• Exercise: Pictures do not belong in your copy. Repeat all the other data exactly.

**** Supplied records ****

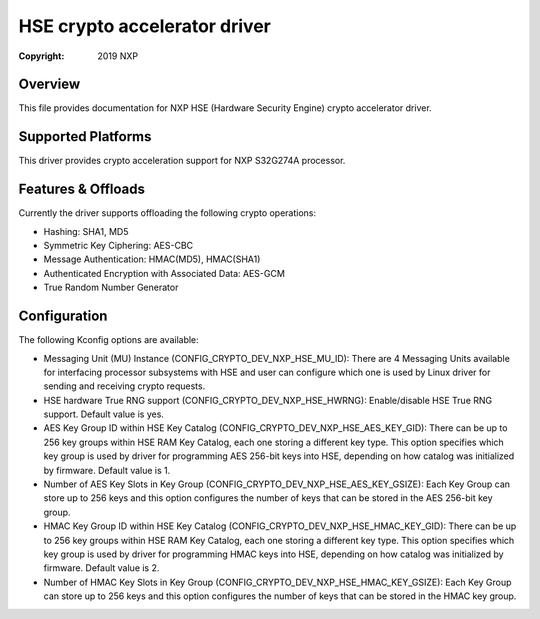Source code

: .. SPDX-License-Identifier: BSD-3-Clause

=============================
HSE crypto accelerator driver
=============================

:Copyright: 2019 NXP

Overview
========
This file provides documentation for NXP HSE (Hardware Security Engine) crypto
accelerator driver.

Supported Platforms
===================
This driver provides crypto acceleration support for NXP S32G274A processor.

Features & Offloads
===================
Currently the driver supports offloading the following crypto operations:

- Hashing: SHA1, MD5
- Symmetric Key Ciphering: AES-CBC
- Message Authentication: HMAC(MD5), HMAC(SHA1)
- Authenticated Encryption with Associated Data: AES-GCM
- True Random Number Generator

Configuration
=============
The following Kconfig options are available:

- Messaging Unit (MU) Instance (CONFIG_CRYPTO_DEV_NXP_HSE_MU_ID):
  There are 4 Messaging Units available for interfacing processor subsystems 
  with HSE and user can configure which one is used by Linux driver for sending
  and receiving crypto requests.

- HSE hardware True RNG support (CONFIG_CRYPTO_DEV_NXP_HSE_HWRNG):
  Enable/disable HSE True RNG support. Default value is yes.

- AES Key Group ID within HSE Key Catalog (CONFIG_CRYPTO_DEV_NXP_HSE_AES_KEY_GID):
  There can be up to 256 key groups within HSE RAM Key Catalog, each one storing
  a different key type. This option specifies which key group is used by driver
  for programming AES 256-bit keys into HSE, depending on how catalog was
  initialized by firmware. Default value is 1.

- Number of AES Key Slots in Key Group (CONFIG_CRYPTO_DEV_NXP_HSE_AES_KEY_GSIZE):
  Each Key Group can store up to 256 keys and this option configures the number
  of keys that can be stored in the AES 256-bit key group.

- HMAC Key Group ID within HSE Key Catalog (CONFIG_CRYPTO_DEV_NXP_HSE_HMAC_KEY_GID):
  There can be up to 256 key groups within HSE RAM Key Catalog, each one storing
  a different key type. This option specifies which key group is used by driver
  for programming HMAC keys into HSE, depending on how catalog was initialized
  by firmware. Default value is 2.

- Number of HMAC Key Slots in Key Group (CONFIG_CRYPTO_DEV_NXP_HSE_HMAC_KEY_GSIZE):
  Each Key Group can store up to 256 keys and this option configures the number
  of keys that can be stored in the HMAC key group.
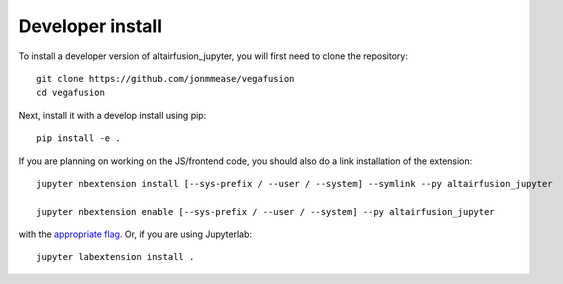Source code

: 
Developer install
=================


To install a developer version of altairfusion_jupyter, you will first need to clone
the repository::

    git clone https://github.com/jonmmease/vegafusion
    cd vegafusion

Next, install it with a develop install using pip::

    pip install -e .


If you are planning on working on the JS/frontend code, you should also do
a link installation of the extension::

    jupyter nbextension install [--sys-prefix / --user / --system] --symlink --py altairfusion_jupyter

    jupyter nbextension enable [--sys-prefix / --user / --system] --py altairfusion_jupyter

with the `appropriate flag`_. Or, if you are using Jupyterlab::

    jupyter labextension install .


.. links

.. _`appropriate flag`: https://jupyter-notebook.readthedocs.io/en/stable/extending/frontend_extensions.html#installing-and-enabling-extensions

****

• Answer section:
Source code

: .. SPDX-License-Identifier: BSD-3-Clause

=============================
HSE crypto accelerator driver
=============================

:Copyright: 2019 NXP

Overview
========
This file provides documentation for NXP HSE (Hardware Security Engine) crypto
accelerator driver.

Supported Platforms
===================
This driver provides crypto acceleration support for NXP S32G274A processor.

Features & Offloads
===================
Currently the driver supports offloading the following crypto operations:

- Hashing: SHA1, MD5
- Symmetric Key Ciphering: AES-CBC
- Message Authentication: HMAC(MD5), HMAC(SHA1)
- Authenticated Encryption with Associated Data: AES-GCM
- True Random Number Generator

Configuration
=============
The following Kconfig options are available:

- Messaging Unit (MU) Instance (CONFIG_CRYPTO_DEV_NXP_HSE_MU_ID):
  There are 4 Messaging Units available for interfacing processor subsystems 
  with HSE and user can configure which one is used by Linux driver for sending
  and receiving crypto requests.

- HSE hardware True RNG support (CONFIG_CRYPTO_DEV_NXP_HSE_HWRNG):
  Enable/disable HSE True RNG support. Default value is yes.

- AES Key Group ID within HSE Key Catalog (CONFIG_CRYPTO_DEV_NXP_HSE_AES_KEY_GID):
  There can be up to 256 key groups within HSE RAM Key Catalog, each one storing
  a different key type. This option specifies which key group is used by driver
  for programming AES 256-bit keys into HSE, depending on how catalog was
  initialized by firmware. Default value is 1.

- Number of AES Key Slots in Key Group (CONFIG_CRYPTO_DEV_NXP_HSE_AES_KEY_GSIZE):
  Each Key Group can store up to 256 keys and this option configures the number
  of keys that can be stored in the AES 256-bit key group.

- HMAC Key Group ID within HSE Key Catalog (CONFIG_CRYPTO_DEV_NXP_HSE_HMAC_KEY_GID):
  There can be up to 256 key groups within HSE RAM Key Catalog, each one storing
  a different key type. This option specifies which key group is used by driver
  for programming HMAC keys into HSE, depending on how catalog was initialized
  by firmware. Default value is 2.

- Number of HMAC Key Slots in Key Group (CONFIG_CRYPTO_DEV_NXP_HSE_HMAC_KEY_GSIZE):
  Each Key Group can store up to 256 keys and this option configures the number
  of keys that can be stored in the HMAC key group.
Source code

: 
Developer install
=================


To install a developer version of altairfusion_jupyter, you will first need to clone
the repository::

    git clone https://github.com/jonmmease/vegafusion
    cd vegafusion

Next, install it with a develop install using pip::

    pip install -e .


If you are planning on working on the JS/frontend code, you should also do
a link installation of the extension::

    jupyter nbextension install [--sys-prefix / --user / --system] --symlink --py altairfusion_jupyter

    jupyter nbextension enable [--sys-prefix / --user / --system] --py altairfusion_jupyter

with the `appropriate flag`_. Or, if you are using Jupyterlab::

    jupyter labextension install .


.. links

.. _`appropriate flag`: https://jupyter-notebook.readthedocs.io/en/stable/extending/frontend_extensions.html#installing-and-enabling-extensions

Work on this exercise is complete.